• _What you have to do_
From the records below, please print only the lines from the one containing "Description Du Produit" through the one containing "Die besten Männer", both included. Skip the pictures.

[Records — start]

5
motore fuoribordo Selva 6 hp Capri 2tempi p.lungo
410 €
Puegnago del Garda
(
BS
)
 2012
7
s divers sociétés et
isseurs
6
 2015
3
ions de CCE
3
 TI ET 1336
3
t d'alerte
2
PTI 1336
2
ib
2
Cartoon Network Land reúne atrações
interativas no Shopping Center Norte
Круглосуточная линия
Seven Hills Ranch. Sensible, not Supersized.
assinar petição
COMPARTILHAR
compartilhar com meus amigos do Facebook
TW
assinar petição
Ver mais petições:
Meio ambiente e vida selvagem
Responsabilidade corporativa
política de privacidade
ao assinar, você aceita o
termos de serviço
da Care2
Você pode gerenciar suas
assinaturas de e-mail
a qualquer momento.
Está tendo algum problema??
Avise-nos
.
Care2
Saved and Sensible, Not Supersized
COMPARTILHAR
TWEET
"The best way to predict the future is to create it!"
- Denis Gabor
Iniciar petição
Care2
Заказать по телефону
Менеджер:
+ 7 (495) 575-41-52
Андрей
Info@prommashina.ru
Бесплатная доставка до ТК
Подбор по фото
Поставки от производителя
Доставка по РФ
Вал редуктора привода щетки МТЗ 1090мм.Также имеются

[Records — finish]
[Records — start]

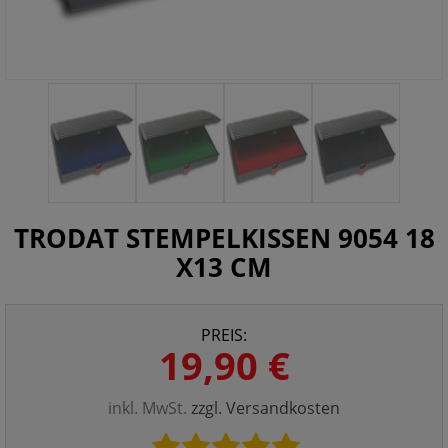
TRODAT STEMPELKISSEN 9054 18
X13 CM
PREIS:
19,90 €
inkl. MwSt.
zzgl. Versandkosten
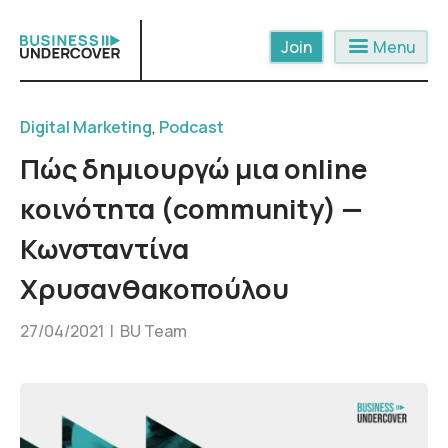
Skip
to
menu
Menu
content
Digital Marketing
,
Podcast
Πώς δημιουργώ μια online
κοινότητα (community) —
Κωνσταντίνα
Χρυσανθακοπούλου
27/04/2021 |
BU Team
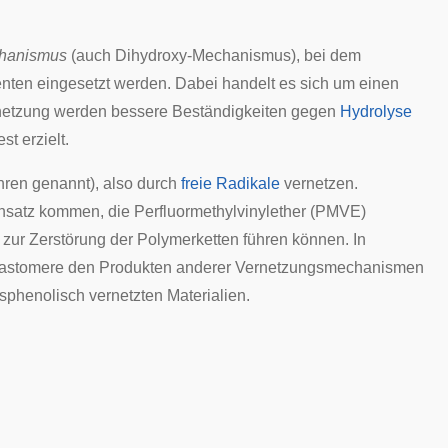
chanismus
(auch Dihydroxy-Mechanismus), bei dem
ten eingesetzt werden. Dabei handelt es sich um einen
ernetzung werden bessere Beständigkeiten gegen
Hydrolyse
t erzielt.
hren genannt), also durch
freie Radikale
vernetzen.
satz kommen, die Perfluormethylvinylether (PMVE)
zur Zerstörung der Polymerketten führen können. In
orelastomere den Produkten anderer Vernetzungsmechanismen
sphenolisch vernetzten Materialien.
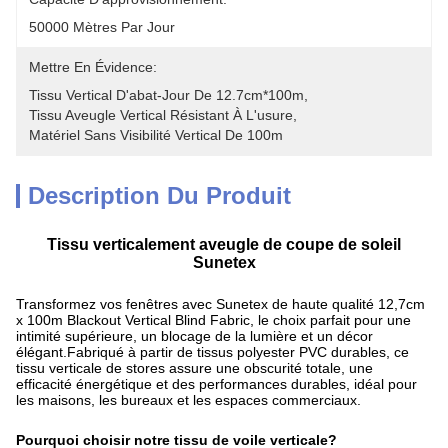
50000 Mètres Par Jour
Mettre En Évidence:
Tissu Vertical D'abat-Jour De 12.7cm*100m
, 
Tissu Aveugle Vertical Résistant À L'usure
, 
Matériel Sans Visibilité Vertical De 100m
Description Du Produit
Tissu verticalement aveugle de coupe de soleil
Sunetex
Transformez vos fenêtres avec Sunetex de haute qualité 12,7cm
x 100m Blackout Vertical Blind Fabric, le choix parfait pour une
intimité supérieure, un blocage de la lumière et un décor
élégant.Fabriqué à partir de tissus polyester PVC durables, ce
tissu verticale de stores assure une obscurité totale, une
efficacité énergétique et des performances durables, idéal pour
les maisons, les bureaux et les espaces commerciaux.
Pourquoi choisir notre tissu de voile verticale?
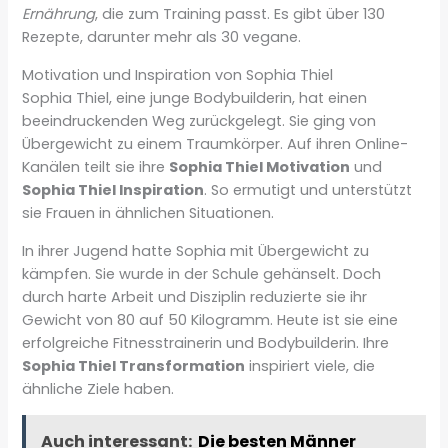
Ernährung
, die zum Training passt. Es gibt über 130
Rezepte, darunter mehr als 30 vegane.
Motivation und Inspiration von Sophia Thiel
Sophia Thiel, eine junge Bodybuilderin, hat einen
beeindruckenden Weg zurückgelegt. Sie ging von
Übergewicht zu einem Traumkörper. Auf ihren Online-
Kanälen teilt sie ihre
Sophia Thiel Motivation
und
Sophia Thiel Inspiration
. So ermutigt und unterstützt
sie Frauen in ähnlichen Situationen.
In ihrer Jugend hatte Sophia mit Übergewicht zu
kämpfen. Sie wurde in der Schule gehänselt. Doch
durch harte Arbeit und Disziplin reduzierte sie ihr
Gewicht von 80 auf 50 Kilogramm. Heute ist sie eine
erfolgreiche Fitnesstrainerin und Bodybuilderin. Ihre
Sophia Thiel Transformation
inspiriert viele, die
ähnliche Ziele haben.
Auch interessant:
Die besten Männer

[Records — finish]

• _Solution for this problem_
Description Du Produit
Tissu verticalement aveugle de coupe de soleil
Sunetex
Transformez vos fenêtres avec Sunetex de haute qualité 12,7cm
x 100m Blackout Vertical Blind Fabric, le choix parfait pour une
intimité supérieure, un blocage de la lumière et un décor
élégant.Fabriqué à partir de tissus polyester PVC durables, ce
tissu verticale de stores assure une obscurité totale, une
efficacité énergétique et des performances durables, idéal pour
les maisons, les bureaux et les espaces commerciaux.
Pourquoi choisir notre tissu de voile verticale?
Ernährung
, die zum Training passt. Es gibt über 130
Rezepte, darunter mehr als 30 vegane.
Motivation und Inspiration von Sophia Thiel
Sophia Thiel, eine junge Bodybuilderin, hat einen
beeindruckenden Weg zurückgelegt. Sie ging von
Übergewicht zu einem Traumkörper. Auf ihren Online-
Kanälen teilt sie ihre
Sophia Thiel Motivation
und
Sophia Thiel Inspiration
. So ermutigt und unterstützt
sie Frauen in ähnlichen Situationen.
In ihrer Jugend hatte Sophia mit Übergewicht zu
kämpfen. Sie wurde in der Schule gehänselt. Doch
durch harte Arbeit und Disziplin reduzierte sie ihr
Gewicht von 80 auf 50 Kilogramm. Heute ist sie eine
erfolgreiche Fitnesstrainerin und Bodybuilderin. Ihre
Sophia Thiel Transformation
inspiriert viele, die
ähnliche Ziele haben.
Auch interessant:
Die besten Männer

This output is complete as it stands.